En l’espace de 2 minutes 47 secondes, ils ont marqué trois fois au cours des cinq dernières minutes de la première période et ça leur a suffi.
Les carottes étaient déjà cuites pour le Canadien.
Martin St-Louis a bien tenté de brasser la soupe en remaniant ses quatre trios au deuxième engagement.
Mais le mal était fait.
Le Tricolore n’était plus dans le coup. Ses efforts ne suffisaient plus. Il était emprisonné dans le tourbillon des Hurricanes, qui sans que l’on y porte une grande attention, sont devenus la puissance de l’Association de l’Est.
Ce match a dû rappeler des souvenirs aigres-doux à Jaroslav Halak, à qui l’organisation avait eu la bonne idée de porter le flambeau lors des cérémonies d’avant-match. Le parcours de Jakub Dobes dans les présentes séries n’est pas celui de Halak lors du printemps 2010.
Cette année-là, grâce aux prouesses du gardien slovaque, le Canadien avait éliminé deux grosses pointures lors des deux premiers tours, soit les Capitals de Washington et les Penguins de Pittsburgh dans des séries qui s’étaient rendues à la limite de sept matchs.
En finale de l’Est, la troupe de Jacques Martin s’était inclinée paisiblement devant les Flyers de Philadelphie.
Hage aurait-il aidé ?
Les fans finis diront que la présente série n’est pas terminée, que tant qu’il y a de la vie, il y a de l’espoir.

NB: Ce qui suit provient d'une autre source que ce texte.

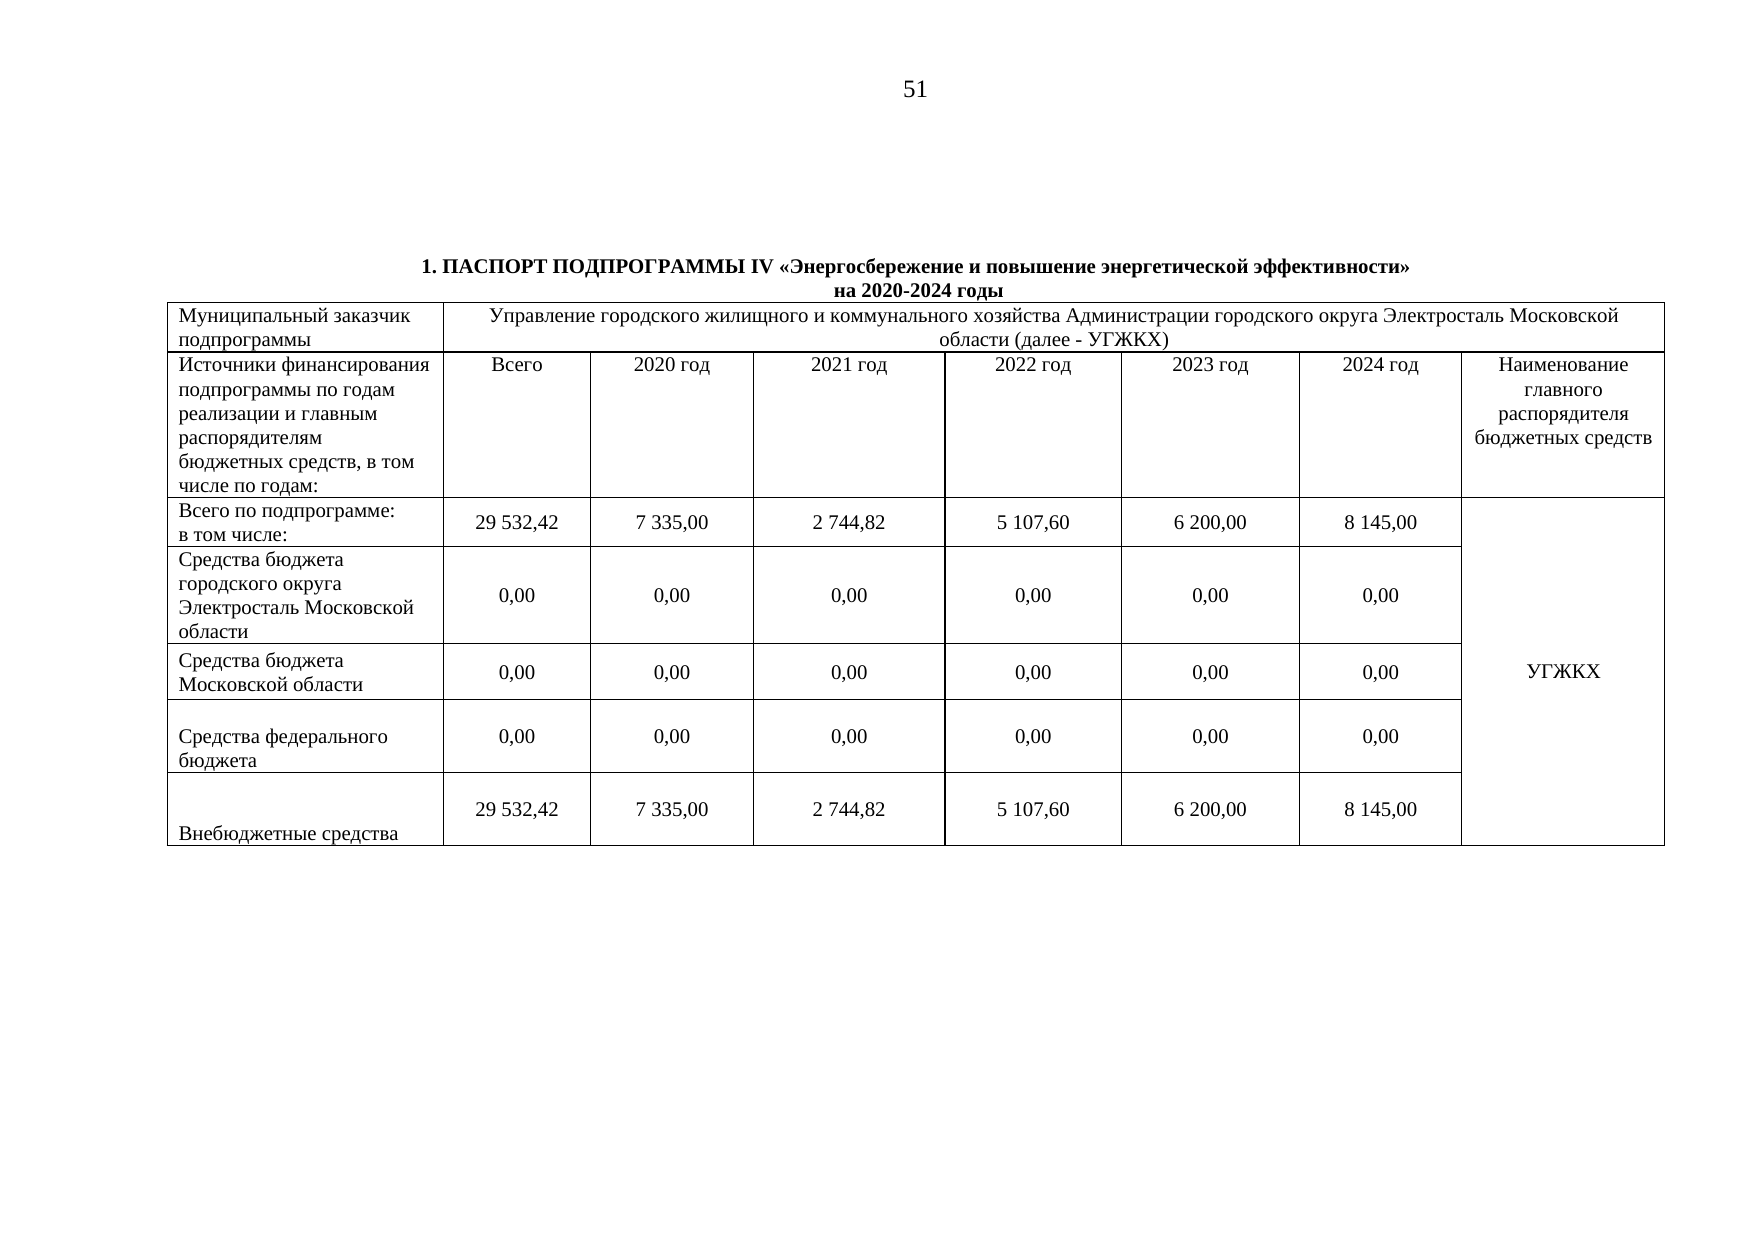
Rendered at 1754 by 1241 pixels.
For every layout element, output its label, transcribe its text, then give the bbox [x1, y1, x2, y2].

table_cell 5 107,60 [946, 773, 1121, 845]
table_cell 0,00 [1300, 644, 1461, 699]
table_header 1. ПАСПОРТ ПОДПРОГРАММЫ IV «Энергосбережение и повышение энергетической эффективности» на 2020-2024 годы [167, 177, 1665, 302]
table_cell 7 335,00 [591, 773, 753, 845]
table_cell 2024 год [1300, 353, 1461, 497]
table_cell 2023 год [1122, 353, 1299, 497]
table_cell Муниципальный заказчик подпрограммы [168, 303, 443, 351]
table_cell 2 744,82 [754, 498, 944, 546]
table_cell 0,00 [591, 700, 753, 772]
table_cell 0,00 [754, 700, 944, 772]
table_cell 0,00 [591, 644, 753, 699]
table_cell Всего [444, 353, 590, 497]
table_cell 0,00 [754, 644, 944, 699]
table_cell УГЖКХ [1462, 498, 1664, 845]
table_cell 5 107,60 [946, 498, 1121, 546]
table_cell 0,00 [444, 547, 590, 643]
table_cell 0,00 [1300, 700, 1461, 772]
table_cell Всего по подпрограмме: в том числе: [168, 498, 443, 546]
table_cell 0,00 [1122, 700, 1299, 772]
table_cell 2020 год [591, 353, 753, 497]
table_cell 0,00 [1122, 644, 1299, 699]
table_cell 0,00 [946, 547, 1121, 643]
table_cell 6 200,00 [1122, 498, 1299, 546]
table_cell 0,00 [754, 547, 944, 643]
table_cell Управление городского жилищного и коммунального хозяйства Администрации городского округа Электросталь Московской области (далее - УГЖКХ) [444, 303, 1664, 351]
table_cell Средства бюджета Московской области [168, 644, 443, 699]
table_cell Внебюджетные средства [168, 773, 443, 845]
table_cell 0,00 [1300, 547, 1461, 643]
table_cell 6 200,00 [1122, 773, 1299, 845]
table_cell 0,00 [946, 700, 1121, 772]
table_cell Средства федерального бюджета [168, 700, 443, 772]
table_cell Источники финансирования подпрограммы по годам реализации и главным распорядителям бюджетных средств, в том числе по годам: [168, 353, 443, 497]
table_cell 0,00 [1122, 547, 1299, 643]
table_cell 0,00 [591, 547, 753, 643]
table_cell 8 145,00 [1300, 498, 1461, 546]
table_cell 29 532,42 [444, 498, 590, 546]
table_cell 7 335,00 [591, 498, 753, 546]
table_cell Средства бюджета городского округа Электросталь Московской области [168, 547, 443, 643]
table_cell 2 744,82 [754, 773, 944, 845]
table_cell Наименование главного распорядителя бюджетных средств [1462, 353, 1664, 497]
table_cell 0,00 [946, 644, 1121, 699]
table_cell 29 532,42 [444, 773, 590, 845]
table_cell 0,00 [444, 644, 590, 699]
table_cell 0,00 [444, 700, 590, 772]
table_cell 2021 год [754, 353, 944, 497]
table_cell 8 145,00 [1300, 773, 1461, 845]
table_cell 2022 год [946, 353, 1121, 497]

Yogi Berra disait que ce n’est pas fini tant que ce n’est pas fini. Je me demande depuis toujours, d’ailleurs, ce qui incitait le bon Yogi à dire ça. Les Yankees de son époque n’avaient pas à craindre des remontées de leurs rivaux. Ils ont remporté la Série mondiale 10 fois en 18 ans avec Berra au poste de reveveur.
Jean Béliveau en a fait autant pendant sa brillante carrière à temps plein avec le Canadien.

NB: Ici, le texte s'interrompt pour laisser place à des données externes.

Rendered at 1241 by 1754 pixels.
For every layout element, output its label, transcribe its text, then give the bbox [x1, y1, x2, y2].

Mais il faut se rendre à l’évidence. Il manque des outils dans le coffre du Canadien.
Michael Hage, que l’on porte aux nues, aurait-il fait vraiment une différence s’il avait quitté l’Université du Michigan pour s’amener à Montréal ce printemps ?
Hage a suivi son instinct qui lui disait qu’une troisième saison dans la NCAA ne pourrait lui être que bénéfique.
Ça montre que le jeune homme a une bonne tête sur les épaules, mais ça ne règle pas le problème du Canadien au poste de deuxième centre.
Du travail pour Hughes
Kent Hughes devra y voir au cours des prochains mois. Comme il lui faudra aussi ajouter du muscle à sa formation.
Ses joueurs ont tenu le coup physiquement au cours des deux premières rondes face au Lightning et aux Sabres. Ils répliquaient coup pour coup.
Mais là, le réservoir est presque à sec.
Les joueurs du Tricolore ont donné tout ce qu’ils avaient. Ils n’ont pas à rougir et à baisser la tête.
Si le sort veut qu’il revienne au Centre Bell pour un sixième match, dimanche, son septième joueur lui réitérera son indéfectible appui.